Through the use of a family holding company, it is possible to establish succession rules related to the assets allocated to the legal entity by means of a partners’ agreement and in the articles of association, which are more feasible and easier to interpret when compared to the rules applicable to individuals, in addition to dispensing with the need to draw up a judicial inventory for the assets included in the holding company, resulting in a considerable reduction in the time associated with the transfer of assets and avoiding extra costs with the Judiciary.

Another point that reflects the importance of family holding companies in asset and tax protection is the possibility that, in some cases, the calculation basis for the Causa Mortis and Donation Transfer Tax (ITCMD) will be the book value of assets, rather than the market value, when donating shares in a company.

It is also worth remembering the expectation of an increase in the tax burden, especially with regard to the ITCMD, the rate of which could rise, as in the state of São Paulo, from the current 4% to up to 8% (with a progressive rate of between 2% and 8% if the current Bill 7/24 is approved and converted into law). Also to be taken into account is the fact that the Federal Senate is currently considering Bill 57/2019, which provides for an increase in the tax rate to 16%.
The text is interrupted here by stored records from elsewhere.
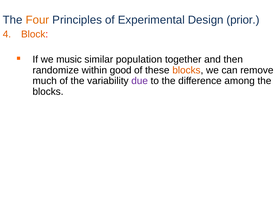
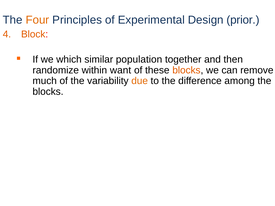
music: music -> which
good: good -> want
due colour: purple -> orange
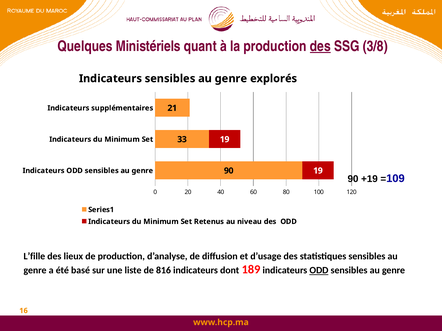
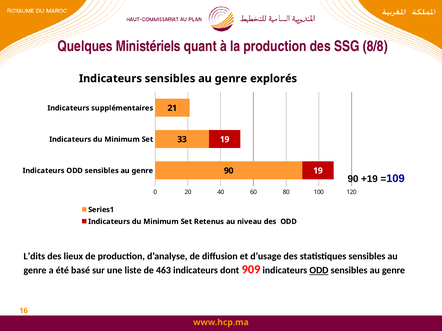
des at (320, 46) underline: present -> none
3/8: 3/8 -> 8/8
L’fille: L’fille -> L’dits
816: 816 -> 463
189: 189 -> 909
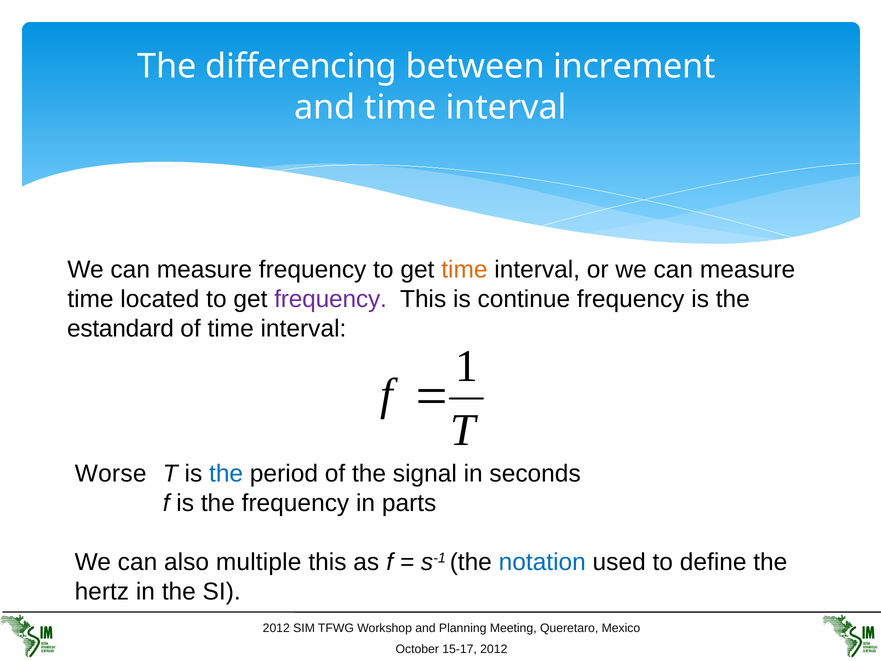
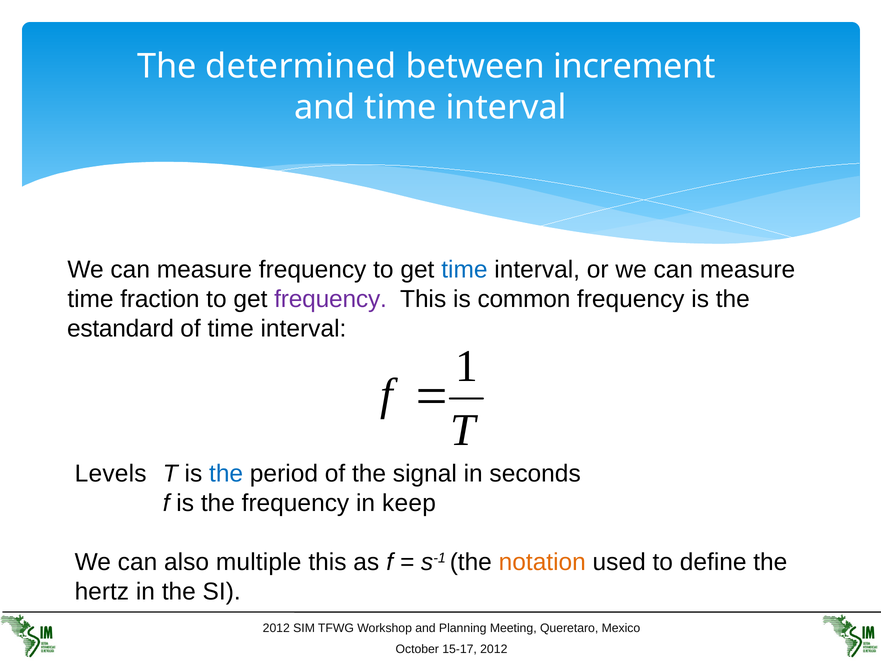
differencing: differencing -> determined
time at (464, 270) colour: orange -> blue
located: located -> fraction
continue: continue -> common
Worse: Worse -> Levels
parts: parts -> keep
notation colour: blue -> orange
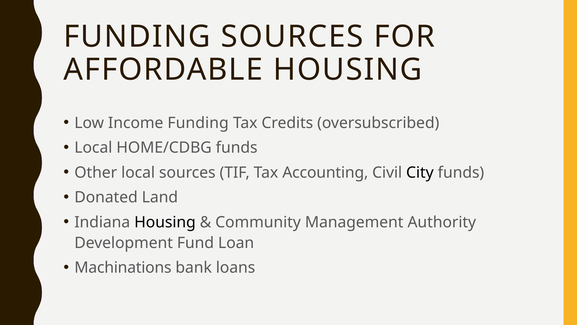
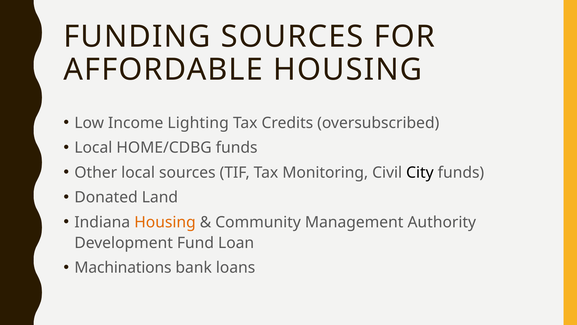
Income Funding: Funding -> Lighting
Accounting: Accounting -> Monitoring
Housing at (165, 222) colour: black -> orange
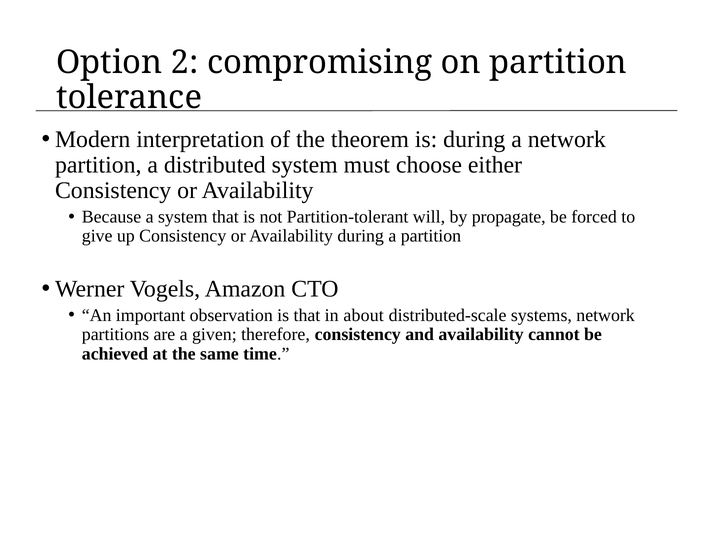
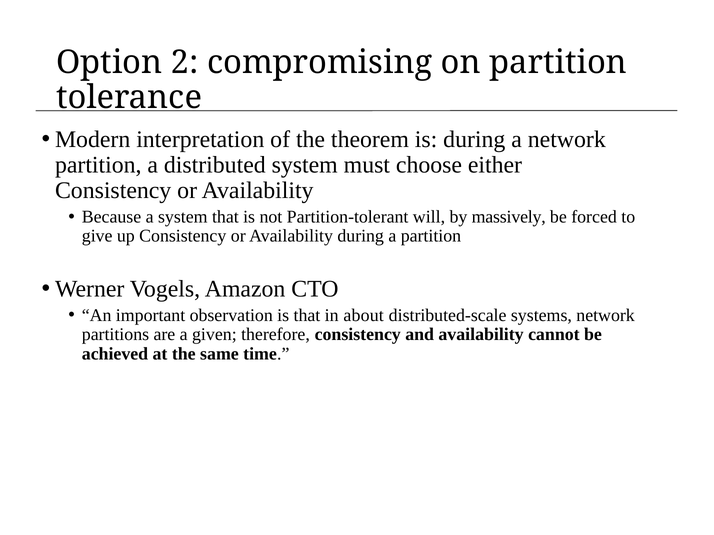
propagate: propagate -> massively
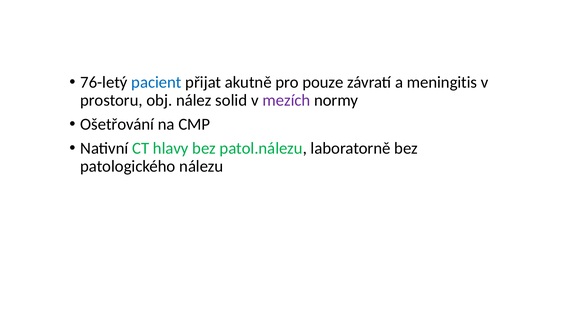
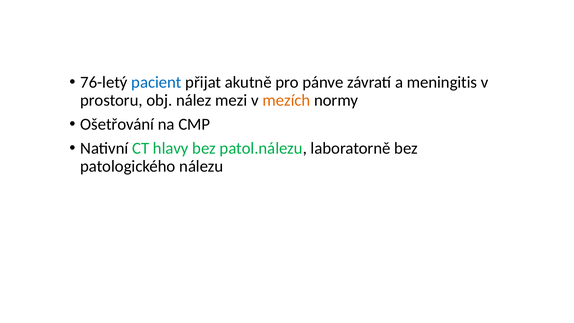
pouze: pouze -> pánve
solid: solid -> mezi
mezích colour: purple -> orange
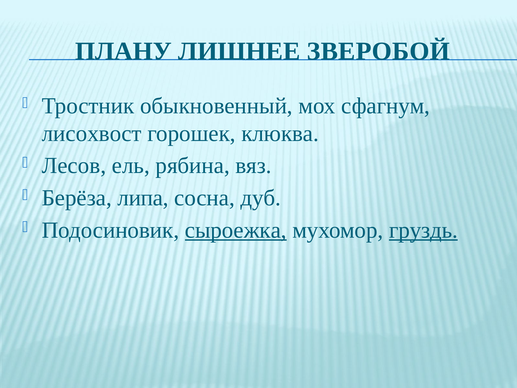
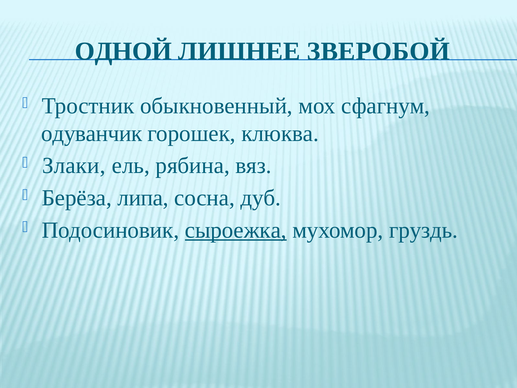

From a tax point of view, family holding companies offer great advantages. By pooling assets in a single legal entity, the tax burden can be minimized. For example, ITCMD is calculated based on the value of the assets at the time they are transferred to the company, which generally results in a lower tax base compared to what would be used in a future inventory. In addition, dividends distributed by the holding company are currently exempt from income tax and the payment of assets into the holding company’s share capital may, in some cases, also be exempt from Real Estate Transfer Tax (ITBI).

The governance structure established by a family holding company also makes it easier to manage internal disputes. Clear provisions, such as decision-making rules and dispute resolution mechanisms, can be included in the articles of association and shareholders’ agreement to minimize disputes and ensure a more harmonious operation. In addition, the presence of a board of directors, which can be made up of independent members, acts as an impartial intermediary and ensures that decisions are taken in a balanced way.

Another advantage of family holding companies is that they can facilitate the diversification of activities and investments. The centralization of shares and assets in a single entity by the holding company ensures that the investment portfolio has a unified and strategic vision. This not only simplifies management, but also allows the family to explore new business opportunities in a safer and more efficient way and to expand its activity in the market without compromising the protection of assets.

It is important to remember that the implementation of a family holding company requires a thorough legal analysis, which will consider: (i) the family structure, including the specificities of each family, and its objectives; (ii) which assets should be contributed to the company’s share capital; (iii) contractual and tax impacts; (iv) governance rules, among others.

Combining tax optimization, asset protection, dispute management and the promotion of investment diversification, holding companies have become an attractive solution for families looking for an integrated and efficient approach to managing their resources. It is worth remembering that each family holding company is unique and must be structured with legal assistance. Simply setting up a company without an in-depth legal study can lead to costs, bureaucracy and problems in the future. With the right structure, a family holding company can position the family for sustainable and secure growth in the future.